Assessment of the Utility of the Oral Fluid and Plasma Proteomes for Hydrocodone Exposure
Non-medical use and abuse of prescription opioids is a growing problem in both the civilian and military communities, with minimal technologies for detecting hydrocodone use. This study explored the proteomic changes that occur in the oral fluid and blood plasma following controlled hydrocodone administration in 20 subjects.
The global proteomic profile was determined for samples taken at four time points per subject: pre-exposure and 4, 6, or 168 hours post-exposure.

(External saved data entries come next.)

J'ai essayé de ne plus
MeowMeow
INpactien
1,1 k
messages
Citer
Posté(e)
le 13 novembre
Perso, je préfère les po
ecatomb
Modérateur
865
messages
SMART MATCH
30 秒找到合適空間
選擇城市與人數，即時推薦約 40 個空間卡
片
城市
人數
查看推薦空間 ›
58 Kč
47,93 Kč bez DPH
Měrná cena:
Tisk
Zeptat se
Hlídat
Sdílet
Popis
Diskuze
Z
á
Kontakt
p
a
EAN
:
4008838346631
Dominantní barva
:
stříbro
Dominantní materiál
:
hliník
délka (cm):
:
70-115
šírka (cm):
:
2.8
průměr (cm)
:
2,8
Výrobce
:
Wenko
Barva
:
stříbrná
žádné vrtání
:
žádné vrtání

The oral fluid samples analyzed herein provided greater differentiation between baseline and response time points than was observed with blood plasma, at least partially due to significant person-to-person relative variability in the plasma proteome.
A total of 399 proteins were identified from oral fluid samples, and the abundance of 118 of those proteins was determined to be significantly different upon metabolism of hydrocodone (4 and 6 hour time points) as compared to baseline levels in the oral fluid (pre-dose and 168 hours).

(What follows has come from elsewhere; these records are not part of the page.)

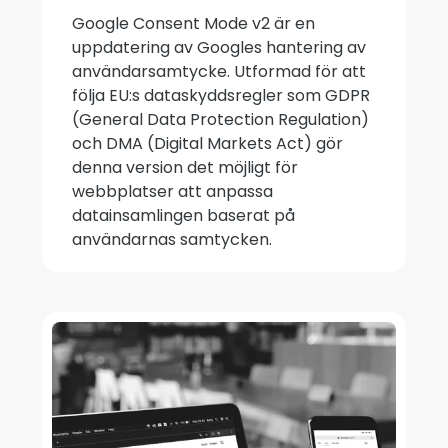
Google Consent Mode v2 är en
uppdatering av Googles hantering av
användarsamtycke. Utformad för att
följa EU:s dataskyddsregler som GDPR
(General Data Protection Regulation)
och DMA (Digital Markets Act) gör
denna version det möjligt för
webbplatser att anpassa
datainsamlingen baserat på
användarnas samtycken.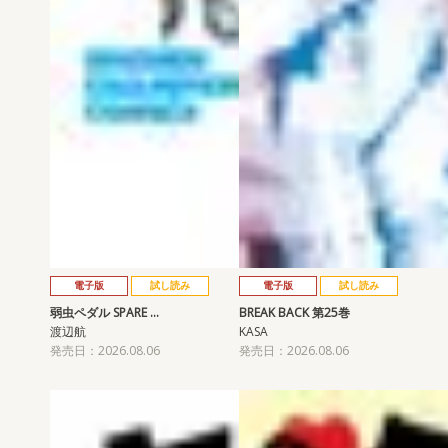
電子版
試し読み
電子版
試し読み
弱虫ペダル SPARE …
BREAK BACK 第25巻
渡辺航
KASA
発売日：2026.08.06
発売日：2026.08.06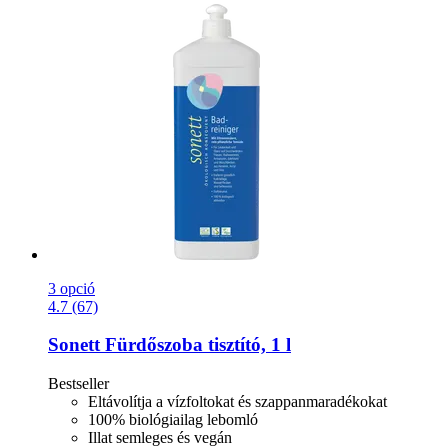
3 opció
4.7 (67)
Sonett
Fürdőszoba tisztító, 1 l
Bestseller
Eltávolítja a vízfoltokat és szappanmaradékokat
100% biológiailag lebomló
Illat semleges és vegán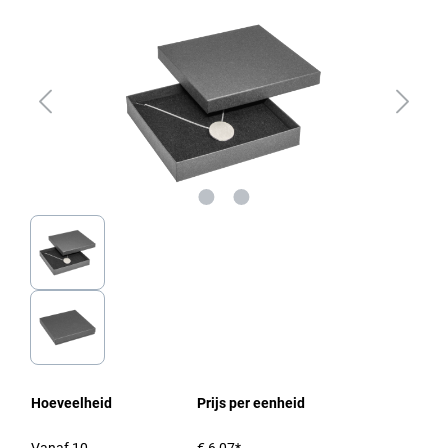
Hoeveelheid
Prijs per eenheid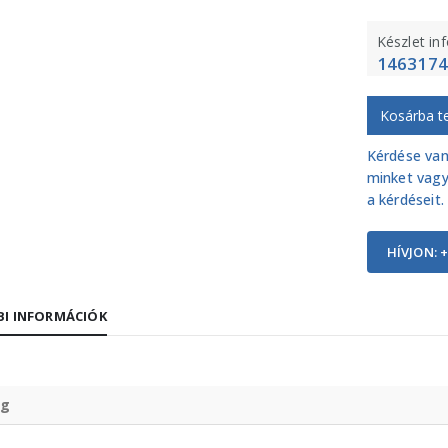
Készlet in
1463174
Kosárba t
Kérdése van
minket vagy
a kérdéseit.
HÍVJON: +
I INFORMÁCIÓK
g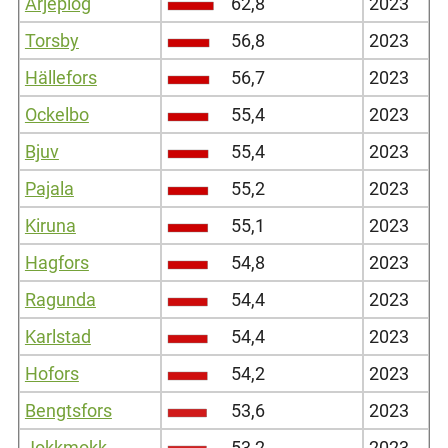
Arjeplog
62,8
2023
Torsby
56,8
2023
Hällefors
56,7
2023
Ockelbo
55,4
2023
Bjuv
55,4
2023
Pajala
55,2
2023
Kiruna
55,1
2023
Hagfors
54,8
2023
Ragunda
54,4
2023
Karlstad
54,4
2023
Hofors
54,2
2023
Bengtsfors
53,6
2023
Jokkmokk
53,2
2023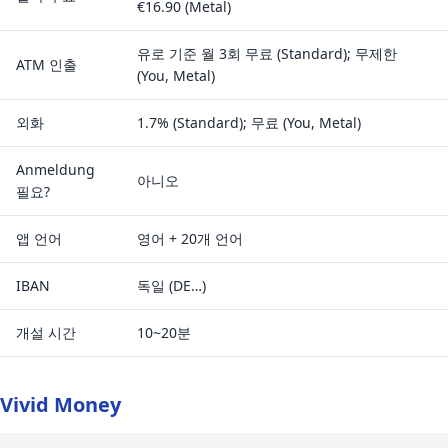
€16.90 (Metal)
유로 기준 월 3회 무료 (Standard); 무제한
ATM 인출
(You, Metal)
외화
1.7% (Standard); 무료 (You, Metal)
Anmeldung
아니오
필요?
앱 언어
영어 + 20개 언어
IBAN
독일 (DE…)
개설 시간
10~20분
Vivid Money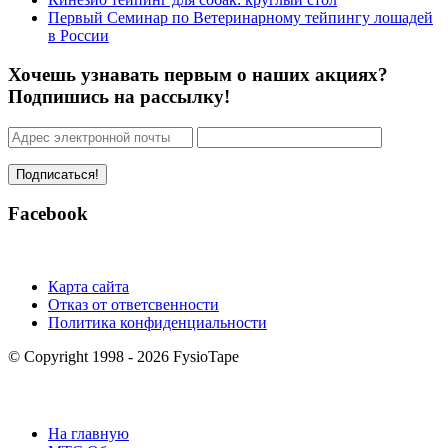
Первый Семинар по Ветеринарному тейпингу лошадей
в России
Хочешь узнавать первым о наших акциях?
Подпишись на рассылку!
Facebook
Карта сайта
Отказ от ответсвенности
Политика конфиденциальности
© Copyright 1998 - 2026 FysioTape
На главную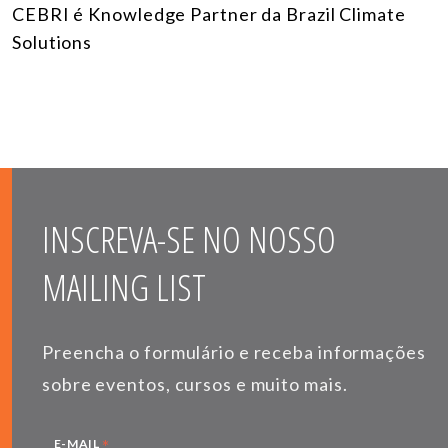
CEBRI é Knowledge Partner da Brazil Climate
Solutions
INSCREVA-SE NO NOSSO
MAILING LIST
Preencha o formulário e receba informações
sobre eventos, cursos e muito mais.
*
E-MAIL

We present an assessment of the oral fluid and plasma proteome following hydrocodone administration, which demonstrates the potential of oral fluid as a noninvasive sample that may reveal features of hydrocodone in opioid use, and with additional study, may be useful for other opioids and in settings of misuse.

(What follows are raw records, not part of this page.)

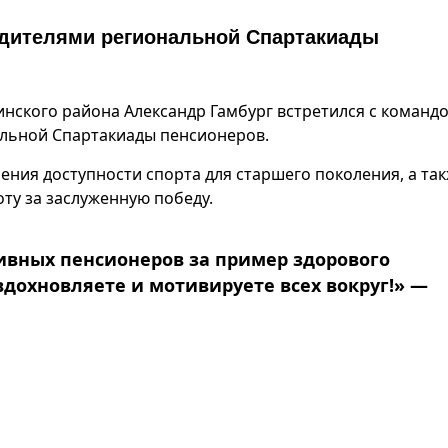
едителями региональной Спартакиады
кинского района Александр Гамбург встретился с команд
льной Спартакиады пенсионеров.
ния доступности спорта для старшего поколения, а та
ту за заслуженную победу.
ивных пенсионеров за пример здорового
вдохновляете и мотивируете всех вокруг!» —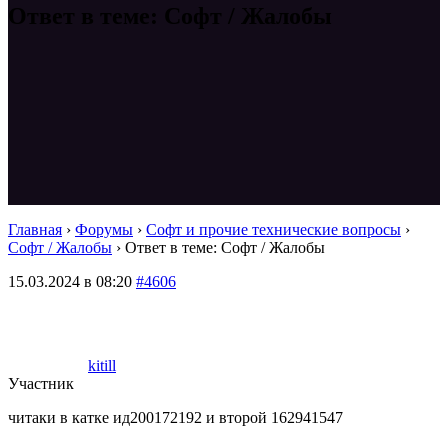
Ответ в теме: Софт / Жалобы
Главная
›
Форумы
›
Софт и прочие технические вопросы
›
Софт / Жалобы
›
Ответ в теме: Софт / Жалобы
15.03.2024 в 08:20
#4606
kitill
Участник
читаки в катке ид200172192 и второй 162941547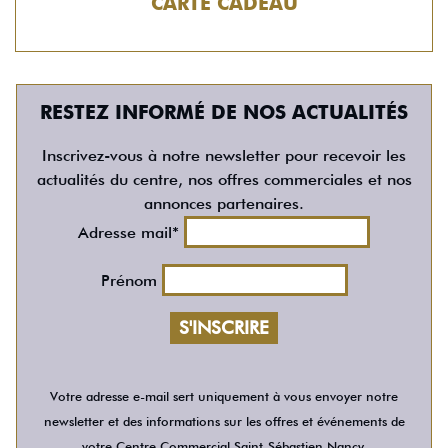
CARTE CADEAU
RESTEZ INFORMÉ DE NOS ACTUALITÉS
Inscrivez-vous à notre newsletter pour recevoir les
actualités du centre, nos offres commerciales et nos
annonces partenaires.
Adresse mail*
Prénom
Votre adresse e-mail sert uniquement à vous envoyer notre
newsletter et des informations sur les offres et événements de
votre Centre Commercial Saint-Sébastien Nancy.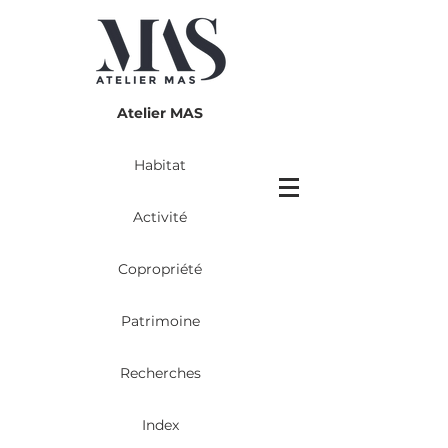
Atelier MAS
Habitat
Activité
Copropriété
Patrimoine
Recherches
Index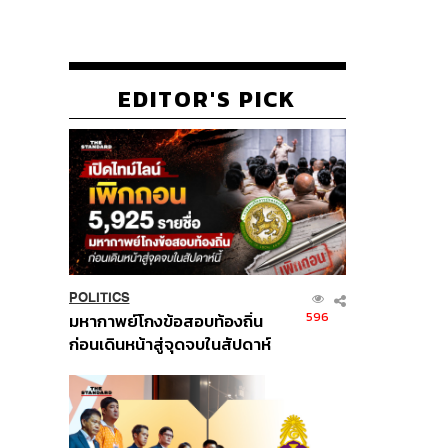
EDITOR'S PICK
POLITICS
596
มหากาพย์โกงข้อสอบท้องถิ่น
ก่อนเดินหน้าสู่จุดจบในสัปดาห์
นี้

KeywordsOral fluid Hydrocodone Proteomics Opioid Plasma
Work was performed in the Environmental Molecular Sciences Laboratory, a US Department of Energy Office of Biological and Environmental Research national scientific user facility located at the Pacific Northwest National Laboratory in Richland, Washington. Pacific Northwest National Laboratory is operated by Battelle for the US Department of Energy under Contract No. DE-AC05-76RLO 1830. Many thanks to Robert Mueck for sample processing and metabolic profiling analysis. The opinions represented in this manuscript do not necessarily represent the views and opinions of the US Government, Department of Defense, or US Air Force.
Funding was provided by the DoD (Department of Defense) CDMRP (Congressionally Directed Medical Research Program) W81WXH-11-2-0126.
Compliance with Ethical Standards
The study was approved by the Wilford Hall Medical Center and Pacific Northwest National Laboratory Institutional Review Boards.